* [PROBLEM DESCRIPTION]: Rewrite every line of the records below, with the pictures left out, and rescale the answer coordinates (the dot positions given for the second view in each record) by multiplying them by 2.6 and rounding to whole numbers, with halves rounded up. Leave all other numbers, including the poses and the first dot positions, unchanged.

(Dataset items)
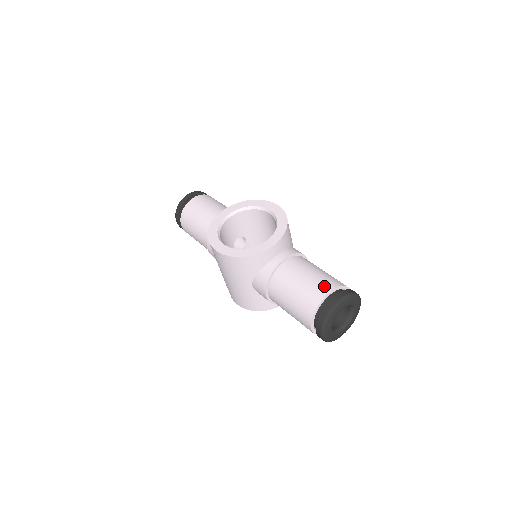
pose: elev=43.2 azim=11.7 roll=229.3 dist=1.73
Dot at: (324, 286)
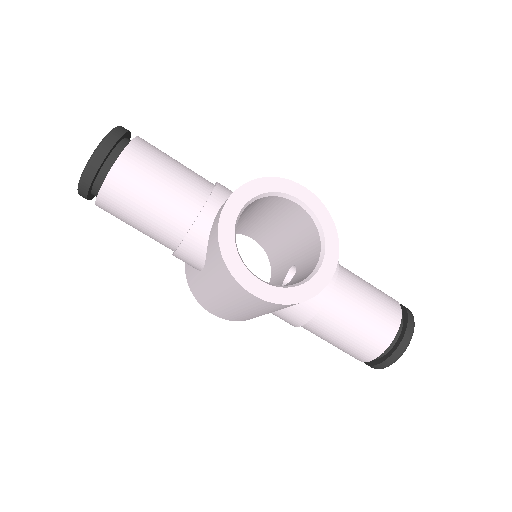
Dot at: (391, 317)
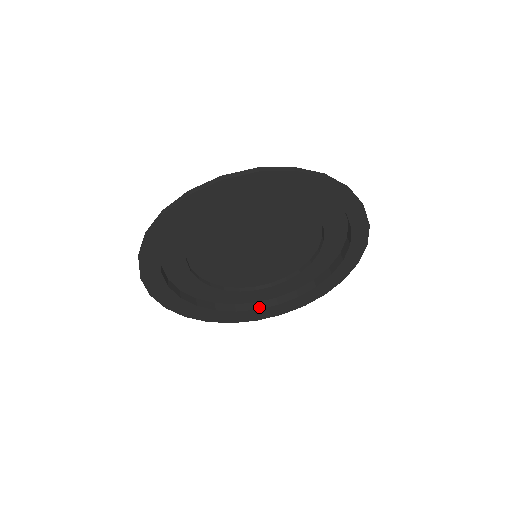
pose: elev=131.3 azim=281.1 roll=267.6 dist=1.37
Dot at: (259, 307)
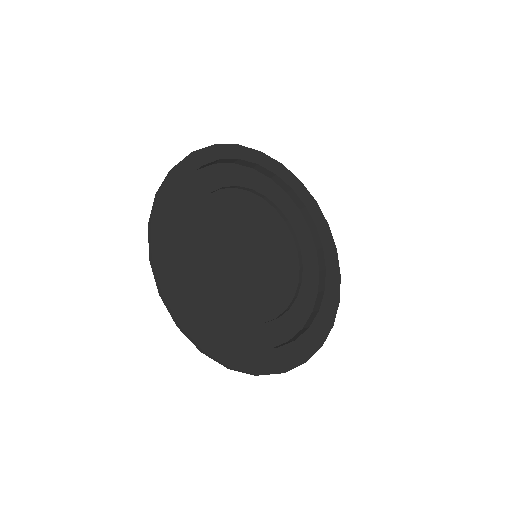
Dot at: (318, 308)
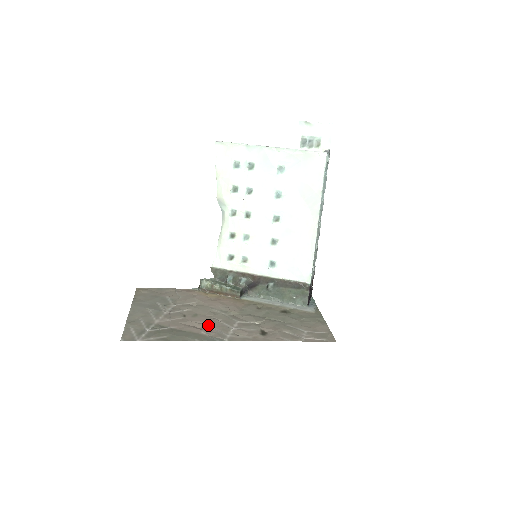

* [OUTPUT OF THE TASK]:
pose: elev=43.2 azim=11.7 roll=229.3 dist=1.73
Dot at: (324, 286)
Dot at: (1017, 824)
pose: elev=131.3 azim=281.1 roll=267.6 dist=1.37
Dot at: (259, 307)
Dot at: (827, 801)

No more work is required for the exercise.